Так что, читая мемуары Владимира Алексеевича, придерживающегося иной точки зрения, что большевики победили лишь благодаря жесточайшему террору, еврейской воле в высших эшелонах власти и сверхчеловеческой организованности, читателю, видимо, надо бы в уме держать также мысли, выводы и наблюдения об эпохе ее непосредственного участника – митрополита Вениамина.
Не меньшие разночтения между поэзией и историей начинаются тогда, когда Владимир Солоухин восхищается творчеством и судьбами культурной интеллигенции начала двадцатого века, значительная часть которой ушла в эмиграцию, интеллигенции, по его словам, “образованной, талантливой, жертвенной, многосторонне развитой; которая, продолжая традиции XIX века, явила миру чудеса просвещенности, искусства, гуманизма, красоты и духовного богатства”. Все это так. Но характеристика Солоухина мне кажется недостаточной. Несколько раз в своем произведении он возвращается к спискам имен, среди которых Ф. Шаляпин, Д. Мережковский, З. Гиппиус, Н. Бердяев, Г. Струве, М. Цветаева, Н. Рерих, А. Аверченко, Саша Черный, А. Куприн, К. Бальмонт, И. Северянин, С. Булгаков, А. Павлова и многие, многие другие. Иногда к этому перечню он прибавляет имена Н. Клюева, С. Есенина, С. Клычкова, А. Блока, как бы духовно близкие всем блистательным именам эмиграции.

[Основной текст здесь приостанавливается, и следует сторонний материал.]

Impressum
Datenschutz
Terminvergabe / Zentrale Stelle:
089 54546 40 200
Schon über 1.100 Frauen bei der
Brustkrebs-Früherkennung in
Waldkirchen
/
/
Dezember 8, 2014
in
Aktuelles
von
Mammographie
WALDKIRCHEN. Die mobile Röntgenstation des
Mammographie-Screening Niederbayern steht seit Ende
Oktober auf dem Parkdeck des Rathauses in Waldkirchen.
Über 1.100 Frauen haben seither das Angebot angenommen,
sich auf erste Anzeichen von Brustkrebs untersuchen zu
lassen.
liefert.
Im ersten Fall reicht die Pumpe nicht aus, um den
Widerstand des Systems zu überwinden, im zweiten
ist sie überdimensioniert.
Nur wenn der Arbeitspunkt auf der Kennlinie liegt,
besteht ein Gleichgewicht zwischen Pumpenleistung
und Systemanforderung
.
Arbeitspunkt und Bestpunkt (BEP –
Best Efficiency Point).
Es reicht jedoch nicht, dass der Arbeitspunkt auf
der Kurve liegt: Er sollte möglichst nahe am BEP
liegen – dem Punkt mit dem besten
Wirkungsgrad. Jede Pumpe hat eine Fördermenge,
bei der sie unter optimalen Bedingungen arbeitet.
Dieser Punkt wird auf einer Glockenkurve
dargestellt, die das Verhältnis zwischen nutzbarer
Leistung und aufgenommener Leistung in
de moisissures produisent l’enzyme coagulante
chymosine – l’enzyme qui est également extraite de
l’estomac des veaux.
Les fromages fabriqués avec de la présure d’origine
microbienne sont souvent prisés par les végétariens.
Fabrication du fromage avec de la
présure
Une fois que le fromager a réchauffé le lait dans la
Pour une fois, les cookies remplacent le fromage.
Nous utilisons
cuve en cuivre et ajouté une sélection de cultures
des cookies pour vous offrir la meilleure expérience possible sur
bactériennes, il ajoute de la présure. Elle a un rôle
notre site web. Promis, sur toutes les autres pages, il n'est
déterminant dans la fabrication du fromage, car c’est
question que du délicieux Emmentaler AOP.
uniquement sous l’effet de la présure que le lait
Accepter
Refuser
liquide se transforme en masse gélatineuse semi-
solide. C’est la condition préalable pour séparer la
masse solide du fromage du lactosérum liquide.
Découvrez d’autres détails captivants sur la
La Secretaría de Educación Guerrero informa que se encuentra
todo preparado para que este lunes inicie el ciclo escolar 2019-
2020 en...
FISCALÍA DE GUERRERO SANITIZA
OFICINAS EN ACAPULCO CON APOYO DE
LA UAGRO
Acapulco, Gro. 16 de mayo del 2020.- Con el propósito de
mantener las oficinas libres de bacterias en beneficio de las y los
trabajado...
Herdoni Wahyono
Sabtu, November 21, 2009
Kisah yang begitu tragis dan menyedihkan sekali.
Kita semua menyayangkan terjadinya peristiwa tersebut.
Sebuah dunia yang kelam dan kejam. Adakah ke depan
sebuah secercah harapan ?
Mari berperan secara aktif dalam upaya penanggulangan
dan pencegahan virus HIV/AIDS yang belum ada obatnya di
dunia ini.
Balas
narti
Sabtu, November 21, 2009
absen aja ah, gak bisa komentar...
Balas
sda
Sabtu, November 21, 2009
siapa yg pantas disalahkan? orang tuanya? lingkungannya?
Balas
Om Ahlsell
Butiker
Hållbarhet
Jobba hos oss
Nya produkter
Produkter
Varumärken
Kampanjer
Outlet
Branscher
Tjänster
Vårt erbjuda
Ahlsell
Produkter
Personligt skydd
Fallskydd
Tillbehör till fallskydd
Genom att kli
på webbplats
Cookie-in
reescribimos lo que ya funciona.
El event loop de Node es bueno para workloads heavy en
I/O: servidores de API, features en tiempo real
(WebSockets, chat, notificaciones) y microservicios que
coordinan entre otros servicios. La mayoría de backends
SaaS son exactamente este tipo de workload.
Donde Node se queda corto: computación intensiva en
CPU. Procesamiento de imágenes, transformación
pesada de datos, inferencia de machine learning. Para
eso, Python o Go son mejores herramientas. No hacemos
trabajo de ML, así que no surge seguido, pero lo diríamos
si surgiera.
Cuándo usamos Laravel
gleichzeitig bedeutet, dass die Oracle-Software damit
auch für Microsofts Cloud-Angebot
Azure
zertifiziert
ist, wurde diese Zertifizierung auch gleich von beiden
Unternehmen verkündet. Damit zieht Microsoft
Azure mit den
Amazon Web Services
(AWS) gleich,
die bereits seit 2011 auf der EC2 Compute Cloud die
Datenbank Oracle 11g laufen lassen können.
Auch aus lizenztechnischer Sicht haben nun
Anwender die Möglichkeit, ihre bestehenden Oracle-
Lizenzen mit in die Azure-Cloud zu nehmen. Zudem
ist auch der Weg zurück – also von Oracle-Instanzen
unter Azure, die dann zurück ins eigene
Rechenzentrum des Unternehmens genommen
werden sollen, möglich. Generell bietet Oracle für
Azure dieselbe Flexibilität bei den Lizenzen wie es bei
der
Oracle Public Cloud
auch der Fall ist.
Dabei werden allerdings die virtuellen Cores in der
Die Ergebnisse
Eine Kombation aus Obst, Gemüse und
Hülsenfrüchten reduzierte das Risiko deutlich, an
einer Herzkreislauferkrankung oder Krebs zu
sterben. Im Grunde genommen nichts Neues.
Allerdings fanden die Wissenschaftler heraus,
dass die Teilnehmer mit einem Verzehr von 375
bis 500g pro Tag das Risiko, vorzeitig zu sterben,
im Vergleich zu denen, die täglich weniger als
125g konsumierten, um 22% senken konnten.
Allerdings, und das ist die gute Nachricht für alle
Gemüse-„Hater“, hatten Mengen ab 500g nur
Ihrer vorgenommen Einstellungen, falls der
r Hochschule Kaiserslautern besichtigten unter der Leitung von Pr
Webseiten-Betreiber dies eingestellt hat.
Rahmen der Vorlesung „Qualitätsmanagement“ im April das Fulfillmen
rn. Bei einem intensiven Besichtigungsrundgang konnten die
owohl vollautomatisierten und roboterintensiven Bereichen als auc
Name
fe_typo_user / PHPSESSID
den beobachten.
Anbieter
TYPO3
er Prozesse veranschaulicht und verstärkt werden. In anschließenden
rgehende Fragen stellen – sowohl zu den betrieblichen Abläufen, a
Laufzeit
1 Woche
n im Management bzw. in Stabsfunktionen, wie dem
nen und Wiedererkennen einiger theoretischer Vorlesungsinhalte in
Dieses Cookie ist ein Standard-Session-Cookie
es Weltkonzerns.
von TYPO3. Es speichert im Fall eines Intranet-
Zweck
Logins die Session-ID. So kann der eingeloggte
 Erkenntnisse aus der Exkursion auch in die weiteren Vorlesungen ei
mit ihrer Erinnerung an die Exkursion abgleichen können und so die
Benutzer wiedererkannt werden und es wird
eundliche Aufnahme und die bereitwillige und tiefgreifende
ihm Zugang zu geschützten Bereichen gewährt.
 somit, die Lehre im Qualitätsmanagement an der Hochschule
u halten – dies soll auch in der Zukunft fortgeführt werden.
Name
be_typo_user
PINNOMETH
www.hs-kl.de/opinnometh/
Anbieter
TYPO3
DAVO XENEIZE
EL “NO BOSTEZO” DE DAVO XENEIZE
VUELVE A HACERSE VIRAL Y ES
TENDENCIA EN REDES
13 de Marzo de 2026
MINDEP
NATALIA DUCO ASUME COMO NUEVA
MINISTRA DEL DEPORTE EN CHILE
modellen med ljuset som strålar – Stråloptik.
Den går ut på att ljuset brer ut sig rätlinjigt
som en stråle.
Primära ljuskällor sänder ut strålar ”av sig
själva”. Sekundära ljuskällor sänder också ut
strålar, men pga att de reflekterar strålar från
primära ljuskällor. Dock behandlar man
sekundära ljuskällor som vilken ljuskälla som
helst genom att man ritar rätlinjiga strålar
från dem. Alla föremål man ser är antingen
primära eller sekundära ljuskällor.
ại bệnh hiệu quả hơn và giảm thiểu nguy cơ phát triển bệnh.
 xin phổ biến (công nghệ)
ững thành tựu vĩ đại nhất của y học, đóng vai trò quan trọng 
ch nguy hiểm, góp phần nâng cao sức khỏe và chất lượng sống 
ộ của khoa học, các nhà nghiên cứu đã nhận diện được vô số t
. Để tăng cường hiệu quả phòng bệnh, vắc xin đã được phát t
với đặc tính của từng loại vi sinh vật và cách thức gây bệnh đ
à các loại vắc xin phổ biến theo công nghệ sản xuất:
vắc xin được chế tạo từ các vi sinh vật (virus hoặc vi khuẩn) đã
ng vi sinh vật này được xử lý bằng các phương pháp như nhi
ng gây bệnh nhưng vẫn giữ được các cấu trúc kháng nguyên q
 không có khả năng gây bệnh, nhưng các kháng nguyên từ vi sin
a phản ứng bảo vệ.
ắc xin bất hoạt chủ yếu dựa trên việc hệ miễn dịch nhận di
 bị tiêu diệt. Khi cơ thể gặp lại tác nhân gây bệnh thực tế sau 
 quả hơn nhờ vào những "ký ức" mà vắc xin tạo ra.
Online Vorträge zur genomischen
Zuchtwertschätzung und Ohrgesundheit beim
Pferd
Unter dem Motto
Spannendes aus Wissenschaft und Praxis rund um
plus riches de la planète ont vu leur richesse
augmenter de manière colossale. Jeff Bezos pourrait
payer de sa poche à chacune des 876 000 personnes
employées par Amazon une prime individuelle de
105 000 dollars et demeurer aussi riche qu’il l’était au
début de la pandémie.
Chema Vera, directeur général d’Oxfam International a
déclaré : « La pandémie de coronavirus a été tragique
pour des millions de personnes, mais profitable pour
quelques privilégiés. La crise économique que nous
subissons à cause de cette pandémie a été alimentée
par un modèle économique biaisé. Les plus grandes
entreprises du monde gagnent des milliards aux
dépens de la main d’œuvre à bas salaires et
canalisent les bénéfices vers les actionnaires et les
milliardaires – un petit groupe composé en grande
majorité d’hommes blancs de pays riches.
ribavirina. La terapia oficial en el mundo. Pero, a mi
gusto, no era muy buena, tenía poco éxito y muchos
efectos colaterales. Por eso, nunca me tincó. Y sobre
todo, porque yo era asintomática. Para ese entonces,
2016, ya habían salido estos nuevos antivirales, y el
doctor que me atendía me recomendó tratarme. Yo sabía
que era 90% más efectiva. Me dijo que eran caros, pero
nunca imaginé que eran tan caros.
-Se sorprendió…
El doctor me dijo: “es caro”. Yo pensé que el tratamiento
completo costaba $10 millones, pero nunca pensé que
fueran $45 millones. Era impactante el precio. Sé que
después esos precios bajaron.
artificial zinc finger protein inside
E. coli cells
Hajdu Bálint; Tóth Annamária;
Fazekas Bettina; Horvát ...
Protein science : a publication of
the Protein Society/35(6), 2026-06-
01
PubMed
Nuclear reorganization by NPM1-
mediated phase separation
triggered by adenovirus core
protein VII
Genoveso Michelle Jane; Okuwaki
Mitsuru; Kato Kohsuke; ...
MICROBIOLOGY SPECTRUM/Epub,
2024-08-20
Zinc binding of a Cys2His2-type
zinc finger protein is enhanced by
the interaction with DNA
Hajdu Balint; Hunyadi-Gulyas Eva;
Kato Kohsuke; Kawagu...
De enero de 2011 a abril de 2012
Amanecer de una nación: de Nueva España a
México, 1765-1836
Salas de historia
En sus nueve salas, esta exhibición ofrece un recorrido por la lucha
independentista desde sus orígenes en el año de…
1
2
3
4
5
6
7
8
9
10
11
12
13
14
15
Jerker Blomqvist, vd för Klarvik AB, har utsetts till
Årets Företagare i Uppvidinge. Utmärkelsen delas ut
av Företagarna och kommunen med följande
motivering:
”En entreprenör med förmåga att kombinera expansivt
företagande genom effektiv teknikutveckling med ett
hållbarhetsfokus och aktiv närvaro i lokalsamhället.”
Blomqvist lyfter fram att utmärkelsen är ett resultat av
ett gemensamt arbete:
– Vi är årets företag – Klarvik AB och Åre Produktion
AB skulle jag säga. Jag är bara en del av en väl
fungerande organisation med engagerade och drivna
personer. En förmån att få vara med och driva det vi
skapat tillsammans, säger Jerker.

Однако историку трудно закрыть глаза на то, что многие из этих людей своим талантом, волей, судьбой подтачивали устои столь милой сердцу покойного поэта дореволюционной России. Каждый по-своему.
“Императорское правительство честно и благородно, насколько умело и могло, отбивало подкопы и атаки революционеров и стремилось предотвратить гибель России, – пишет в своих воспоминаниях князь И. Д. Жевахов. – Кто же виноват, что глупое общество с писателями во главе не понимало положение вещей и поддерживало не правительство, а революционеров”.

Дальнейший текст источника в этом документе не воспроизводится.